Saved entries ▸
-----

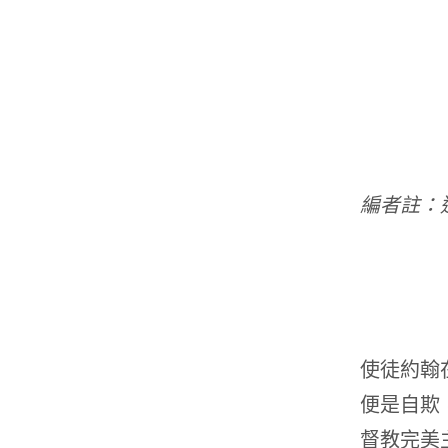
編者註：
使徒約翰
便是自欺
督教完美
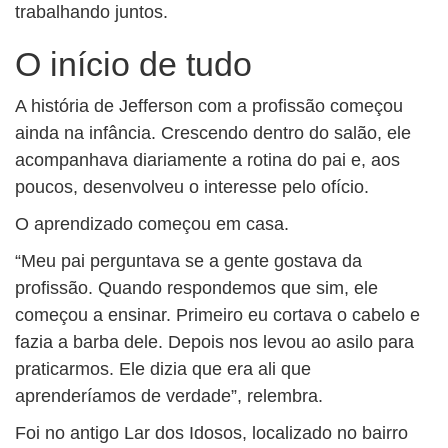
trabalhando juntos.
O início de tudo
A história de Jefferson com a profissão começou
ainda na infância. Crescendo dentro do salão, ele
acompanhava diariamente a rotina do pai e, aos
poucos, desenvolveu o interesse pelo ofício.
O aprendizado começou em casa.
“Meu pai perguntava se a gente gostava da
profissão. Quando respondemos que sim, ele
começou a ensinar. Primeiro eu cortava o cabelo e
fazia a barba dele. Depois nos levou ao asilo para
praticarmos. Ele dizia que era ali que
aprenderíamos de verdade”, relembra.
Foi no antigo Lar dos Idosos, localizado no bairro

-----

TASK REQUIREMENTS ▸ From the first line of the entries above down to the line holding "profissão. Quando respondemos que sim, ele", quote each line exactly and nothing else, skipping pictures.

PROBLEM SOLUTION ▸
編者註：
使徒約翰
便是自欺
督教完美
trabalhando juntos.
O início de tudo
A história de Jefferson com a profissão começou
ainda na infância. Crescendo dentro do salão, ele
acompanhava diariamente a rotina do pai e, aos
poucos, desenvolveu o interesse pelo ofício.
O aprendizado começou em casa.
“Meu pai perguntava se a gente gostava da
profissão. Quando respondemos que sim, ele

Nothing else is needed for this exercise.